* _DOCUMENT EXTRACT_:
★ ★ ★ ★ ★

Over 50 years ago, Peter Drucker said; "There is only one valid definition of business purpose: to create a customer".

So what is a customer? Remember, that unless they see something sufficiently special to add you to their list of “preferred” suppliers, then they are probably just a casual user. By preferred, I do not necessarily mean the formal “preferred suppliers list” used by many large companies but simply that they see you as a company that can cure problems for them and that they can trust you to deliver. So, they will want to use you and will have reasons to keep you informed of future needs that you can help to satisfy.

Perhaps the most important key performance indicator for any business is its ability to produce a predictable and consistent flow of new and repeat business. Predictability cannot be achieved where the basis of your commercial transactions is ad hoc and reactive – this is just a user, not a customer. To create meaningful mutually beneficial relationships requires time, effort and commitment from both sides. However, the relationship creation process needs to be driven by the supplier, involving the creation of well designed plans, which are then implemented and executed by experienced sales people.

★ ★ ★ ★ ★

[Stored data entries]
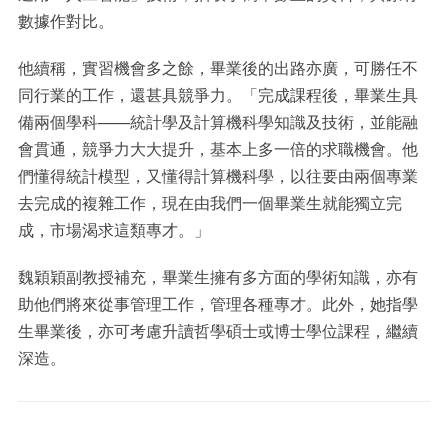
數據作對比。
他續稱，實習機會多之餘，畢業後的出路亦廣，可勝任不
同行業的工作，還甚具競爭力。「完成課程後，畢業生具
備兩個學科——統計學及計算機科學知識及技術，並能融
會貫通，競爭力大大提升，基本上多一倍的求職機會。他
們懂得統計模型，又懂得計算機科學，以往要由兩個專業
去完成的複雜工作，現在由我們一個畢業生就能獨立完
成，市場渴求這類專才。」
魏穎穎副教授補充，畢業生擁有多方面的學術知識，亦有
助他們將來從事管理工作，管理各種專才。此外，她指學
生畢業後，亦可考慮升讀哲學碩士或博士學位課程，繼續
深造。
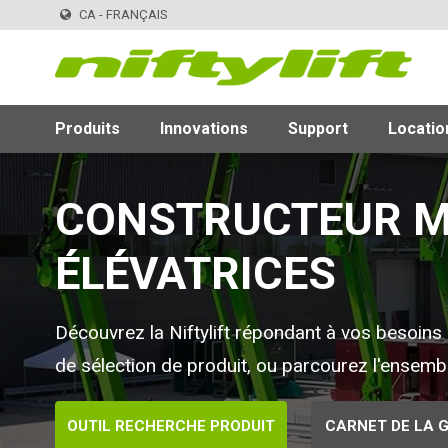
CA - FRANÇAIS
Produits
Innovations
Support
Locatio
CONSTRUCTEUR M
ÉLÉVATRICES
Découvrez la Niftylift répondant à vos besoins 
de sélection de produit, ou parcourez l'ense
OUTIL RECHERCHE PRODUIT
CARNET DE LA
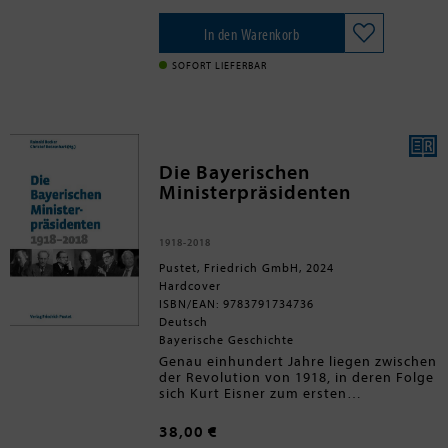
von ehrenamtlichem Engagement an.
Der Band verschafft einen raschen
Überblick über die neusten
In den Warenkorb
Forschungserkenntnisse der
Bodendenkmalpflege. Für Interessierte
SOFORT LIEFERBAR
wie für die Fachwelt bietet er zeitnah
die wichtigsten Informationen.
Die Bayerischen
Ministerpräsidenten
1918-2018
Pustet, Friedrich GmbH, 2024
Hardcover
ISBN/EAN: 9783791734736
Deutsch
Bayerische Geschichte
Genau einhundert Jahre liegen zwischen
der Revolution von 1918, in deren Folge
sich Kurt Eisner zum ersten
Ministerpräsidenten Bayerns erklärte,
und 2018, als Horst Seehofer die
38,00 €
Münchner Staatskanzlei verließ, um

★ ★ ★ ★ ★

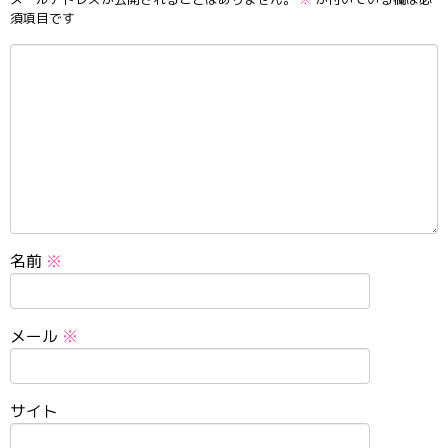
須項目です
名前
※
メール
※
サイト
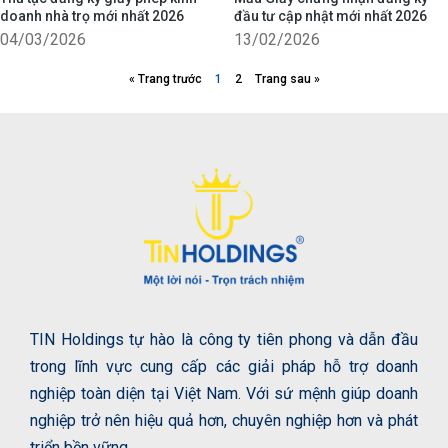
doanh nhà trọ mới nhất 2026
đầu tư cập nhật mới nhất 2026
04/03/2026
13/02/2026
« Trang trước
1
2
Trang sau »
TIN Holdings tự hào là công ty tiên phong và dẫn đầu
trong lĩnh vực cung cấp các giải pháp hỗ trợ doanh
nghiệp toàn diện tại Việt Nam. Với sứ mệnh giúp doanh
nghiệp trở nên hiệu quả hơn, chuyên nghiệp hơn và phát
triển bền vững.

★ ★ ★ ★ ★

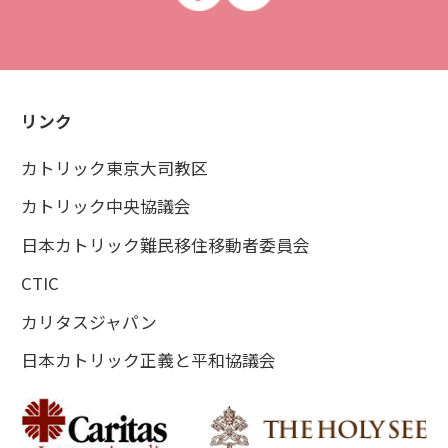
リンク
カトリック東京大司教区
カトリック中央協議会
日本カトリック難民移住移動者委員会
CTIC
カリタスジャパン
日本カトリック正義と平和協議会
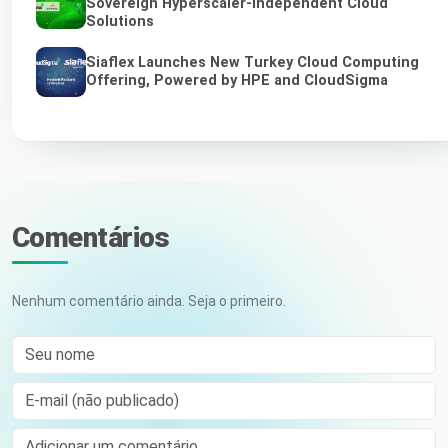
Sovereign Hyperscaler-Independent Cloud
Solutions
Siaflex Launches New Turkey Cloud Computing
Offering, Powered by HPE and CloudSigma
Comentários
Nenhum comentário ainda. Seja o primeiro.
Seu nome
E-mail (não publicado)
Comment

★ ★ ★ ★ ★

* _WHAT THIS EXERCISE ASKS_:
A. Please duplicate the passage on customers, everything from "Over 50 years" down to "help to satisfy.".
B. In the passage on customers, what does Peter Drucker give as the only valid definition of business purpose?
The data is separate material and is not part of the passage on customers.

* _ANSWERS PER TASK_:
A.
Over 50 years ago, Peter Drucker said; "There is only one valid definition of business purpose: to create a customer".

So what is a customer? Remember, that unless they see something sufficiently special to add you to their list of “preferred” suppliers, then they are probably just a casual user. By preferred, I do not necessarily mean the formal “preferred suppliers list” used by many large companies but simply that they see you as a company that can cure problems for them and that they can trust you to deliver. So, they will want to use you and will have reasons to keep you informed of future needs that you can help to satisfy.

B. To create a customer.